One of Ours

For Tray

You should be here, now, and I should be telling you this to your face. But it’s too late for that now. And knowing how we both are, doing so probably would have made us both, well, let’s just say it probably would have been a little awkward. We joked around, and we had some interesting conversations, but we both know that given our strong personalities, a serious moment like that? Neither one of us would have probably known what to say. I imagine there’d have been a fair amount of looking around, at the floor, some uncomfortable jokes and probably some nervous smoking. I wish you were here so I could tell you, but I’ll have to write it, and hope my words will reach you. I believe you’ll hear them.

We didn’t know each other very well, and it’s not like we were great friends, or spent Quality Time together confiding our secrets to each other. Hell, there were times we saw each other and didn’t even say hello. I remember you passing me by once, and not turning around after I’d said hello.  Maybe you didn’t hear me. But I am stubborn and take everything way too personally, and didn’t consider that possibility. Instead I silently called you names and let insecurities fill my mind with those same nagging questions most insecure people know.  What did I do?  Why is he mad at me?  Sometimes I assumed you didn’t like me, so instinctively copped a defensive attitude toward you. I can’t remember, but we must have annoyed each other, or had a strained moment at some point.

One night you made a point to come through the crowd and tell me you were sorry about my dad. I have to admit that surprised me. I didn’t think you cared. Later, when the fog of grief started to clear a little, I calmed down and could see more clearly. I realize now, as I did then, that I wasn’t giving you any credit. Wasn’t looking past the surface, or acknowledging your humanity. I wasn’t looking behind your immediate actions to try and understand you at all. And I felt guilty. I still feel guilty.

The data —
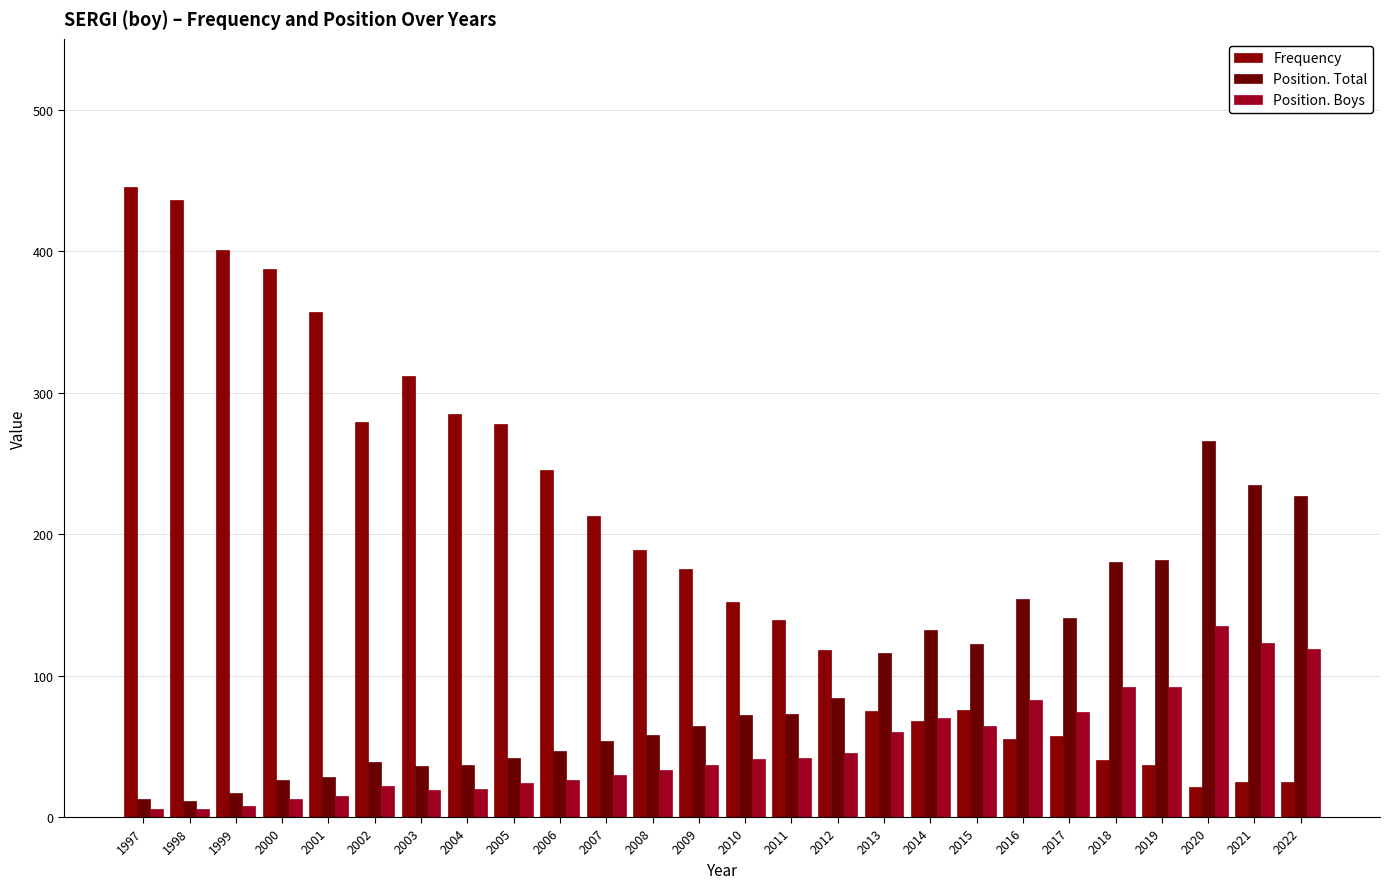

Are the bars horizontal?

No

Task list —
(a) In the letter to Tray, what did Tray make a point of coming through the crowd one night to tell the writer?
(b) Write the next part of the letter to Tray, picking up after its final sentence.

Answers for the exercise —
(a) That he was sorry about the writer's dad.

(b)
Remember going out back with S. for a smoke, and the hard times we gave him? We had some good conversations back then, especially teasing S. about being so young and not having had his first Life Event yet. (We were having too much fun to come up with a better name at the time.) I can see you telling him something would happen in the next couple years that would hit him like he never expected, throw his world into disarray and make him doubt most of what he ever believed or reevaluate his life, like it does to all of us. He hadn’t experienced anything like that yet. Then, Monday night, the call came. Everyone was just finding out and would be headed down if they weren’t already there, all of us going to absorb the shock together, as though that would ease the sadness, the loss we all felt. As though anything ever does. Or ever could.

I was thinking about those conversations on the way down, trying not to cry, wondering why I didn’t want to cry in front of anyone. I imagined everyone there, how we’d all be affected, and it occurred to me that your death could be that first Life Event for him. I told him that – and that I thought you’d like that, or at least get a kick out of it. It made us both smile, at least for a minute.

No, I didn’t know you very well, but I saw a lot more in you that I ever let on. I thought about talking to you – really talking to you, not just dancing on surfaces or joking around – but didn’t know how you’d respond, if you’d laugh or look at me like I was crazy. I keep a lot of people at a safe distance away so I don’t get hurt if they don’t like me – you were one of those people. When you seemed indifferent to me or anyone, I wondered if maybe you were like me in that regard. You had a big heart, and a sometimes tough exterior, and that intrigued me.  I wanted to talk to you, see what you were about, what was behind that. But I couldn’t get past this need for acceptance, and the fear of rejection, and just kept my distance as usual.  There’s so much about others we just don’t know, even those close to us. So often we don’t look past the obvious, what’s right in front of us, and try to really understand what is going on in a person’s life. It is easier to be quick to judge or to dismiss someone than to look deep enough in to understand, to empathize. And we fail to recognize all the good in others, or simply don’t take time to compliment someone.

I saw so much in you and am sorry I never said anything to you. So I’ll tell you know, and hope that wherever you are, you’ll know.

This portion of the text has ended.